Records from a data collection

***

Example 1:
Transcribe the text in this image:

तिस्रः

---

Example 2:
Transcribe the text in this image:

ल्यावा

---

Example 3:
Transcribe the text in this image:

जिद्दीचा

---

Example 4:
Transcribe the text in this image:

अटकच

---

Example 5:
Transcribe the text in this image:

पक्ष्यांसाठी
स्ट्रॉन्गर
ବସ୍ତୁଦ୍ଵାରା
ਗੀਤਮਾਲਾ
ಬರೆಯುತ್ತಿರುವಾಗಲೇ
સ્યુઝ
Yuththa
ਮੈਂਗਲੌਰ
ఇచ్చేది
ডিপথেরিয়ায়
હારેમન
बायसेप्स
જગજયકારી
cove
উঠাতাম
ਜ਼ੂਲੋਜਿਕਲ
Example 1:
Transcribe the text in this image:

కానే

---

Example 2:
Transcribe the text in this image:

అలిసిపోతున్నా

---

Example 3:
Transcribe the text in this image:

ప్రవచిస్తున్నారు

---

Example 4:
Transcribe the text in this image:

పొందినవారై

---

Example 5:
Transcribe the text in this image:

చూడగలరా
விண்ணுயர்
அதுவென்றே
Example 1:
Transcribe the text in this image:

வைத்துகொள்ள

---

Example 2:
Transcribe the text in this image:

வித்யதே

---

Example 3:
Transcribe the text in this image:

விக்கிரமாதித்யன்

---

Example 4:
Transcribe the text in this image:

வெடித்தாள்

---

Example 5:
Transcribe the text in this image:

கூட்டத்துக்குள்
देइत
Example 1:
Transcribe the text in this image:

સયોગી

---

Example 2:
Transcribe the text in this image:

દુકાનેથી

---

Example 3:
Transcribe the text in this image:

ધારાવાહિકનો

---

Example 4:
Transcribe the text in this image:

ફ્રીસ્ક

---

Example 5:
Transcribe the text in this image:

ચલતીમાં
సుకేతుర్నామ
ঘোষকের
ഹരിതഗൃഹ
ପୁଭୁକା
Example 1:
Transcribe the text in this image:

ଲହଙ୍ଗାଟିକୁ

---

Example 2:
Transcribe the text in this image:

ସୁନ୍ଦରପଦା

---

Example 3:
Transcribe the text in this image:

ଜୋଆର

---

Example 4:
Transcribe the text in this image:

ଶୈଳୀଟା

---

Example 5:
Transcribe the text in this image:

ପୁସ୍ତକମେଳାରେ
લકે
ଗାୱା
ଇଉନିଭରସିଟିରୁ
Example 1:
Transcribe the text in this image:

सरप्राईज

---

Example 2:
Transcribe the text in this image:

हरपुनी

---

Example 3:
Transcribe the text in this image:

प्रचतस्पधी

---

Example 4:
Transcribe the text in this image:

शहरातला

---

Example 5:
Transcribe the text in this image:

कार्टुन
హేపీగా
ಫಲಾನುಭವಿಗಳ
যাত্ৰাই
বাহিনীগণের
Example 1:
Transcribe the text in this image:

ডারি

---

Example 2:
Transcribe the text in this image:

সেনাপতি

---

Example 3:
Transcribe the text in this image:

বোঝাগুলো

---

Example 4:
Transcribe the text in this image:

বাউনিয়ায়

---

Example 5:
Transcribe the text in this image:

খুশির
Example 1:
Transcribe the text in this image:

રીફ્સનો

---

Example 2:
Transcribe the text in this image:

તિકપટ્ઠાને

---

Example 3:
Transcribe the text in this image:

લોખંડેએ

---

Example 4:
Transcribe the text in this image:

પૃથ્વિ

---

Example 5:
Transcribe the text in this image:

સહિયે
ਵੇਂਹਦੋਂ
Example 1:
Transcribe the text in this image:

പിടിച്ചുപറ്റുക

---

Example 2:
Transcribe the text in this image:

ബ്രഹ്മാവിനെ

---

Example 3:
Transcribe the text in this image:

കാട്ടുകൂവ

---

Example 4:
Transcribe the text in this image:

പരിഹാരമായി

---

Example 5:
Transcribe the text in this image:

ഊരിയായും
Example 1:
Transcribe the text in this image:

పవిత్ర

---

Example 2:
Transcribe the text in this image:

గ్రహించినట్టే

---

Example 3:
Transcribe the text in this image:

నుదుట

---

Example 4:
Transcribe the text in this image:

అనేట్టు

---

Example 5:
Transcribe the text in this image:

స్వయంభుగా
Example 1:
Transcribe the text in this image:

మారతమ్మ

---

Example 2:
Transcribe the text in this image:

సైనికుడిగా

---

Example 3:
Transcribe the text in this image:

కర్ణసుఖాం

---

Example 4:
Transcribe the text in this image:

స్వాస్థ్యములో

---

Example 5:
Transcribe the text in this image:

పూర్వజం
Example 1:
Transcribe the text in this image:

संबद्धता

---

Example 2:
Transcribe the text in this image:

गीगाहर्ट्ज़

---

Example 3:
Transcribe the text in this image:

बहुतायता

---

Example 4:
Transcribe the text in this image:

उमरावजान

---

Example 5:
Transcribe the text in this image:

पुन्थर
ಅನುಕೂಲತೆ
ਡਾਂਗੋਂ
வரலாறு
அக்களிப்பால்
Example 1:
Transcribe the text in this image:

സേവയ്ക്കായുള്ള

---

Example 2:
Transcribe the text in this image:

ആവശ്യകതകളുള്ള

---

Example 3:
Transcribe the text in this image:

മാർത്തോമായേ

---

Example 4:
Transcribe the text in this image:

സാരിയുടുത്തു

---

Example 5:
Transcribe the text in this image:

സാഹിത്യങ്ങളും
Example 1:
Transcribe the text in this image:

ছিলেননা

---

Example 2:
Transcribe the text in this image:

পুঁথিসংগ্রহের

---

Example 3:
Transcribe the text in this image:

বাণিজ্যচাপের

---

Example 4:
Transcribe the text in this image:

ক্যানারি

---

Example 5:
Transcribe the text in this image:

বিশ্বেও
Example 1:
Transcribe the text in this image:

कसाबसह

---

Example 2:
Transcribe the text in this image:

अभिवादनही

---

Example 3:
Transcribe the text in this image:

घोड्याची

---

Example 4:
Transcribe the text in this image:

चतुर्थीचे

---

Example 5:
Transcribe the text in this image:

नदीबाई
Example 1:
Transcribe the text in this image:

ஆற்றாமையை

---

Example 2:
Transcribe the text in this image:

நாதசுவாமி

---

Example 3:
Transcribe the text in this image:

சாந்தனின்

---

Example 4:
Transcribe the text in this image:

***

● **Required task**
Please reproduce the lines above verbatim, from the first line through the line holding "అలిసిపోతున్నా", inclusive.

● **Answer for the task**
Example 1:
Transcribe the text in this image:

तिस्रः

---

Example 2:
Transcribe the text in this image:

ल्यावा

---

Example 3:
Transcribe the text in this image:

जिद्दीचा

---

Example 4:
Transcribe the text in this image:

अटकच

---

Example 5:
Transcribe the text in this image:

पक्ष्यांसाठी
स्ट्रॉन्गर
ବସ୍ତୁଦ୍ଵାରା
ਗੀਤਮਾਲਾ
ಬರೆಯುತ್ತಿರುವಾಗಲೇ
સ્યુઝ
Yuththa
ਮੈਂਗਲੌਰ
ఇచ్చేది
ডিপথেরিয়ায়
હારેમન
बायसेप्स
જગજયકારી
cove
উঠাতাম
ਜ਼ੂਲੋਜਿਕਲ
Example 1:
Transcribe the text in this image:

కానే

---

Example 2:
Transcribe the text in this image:

అలిసిపోతున్నా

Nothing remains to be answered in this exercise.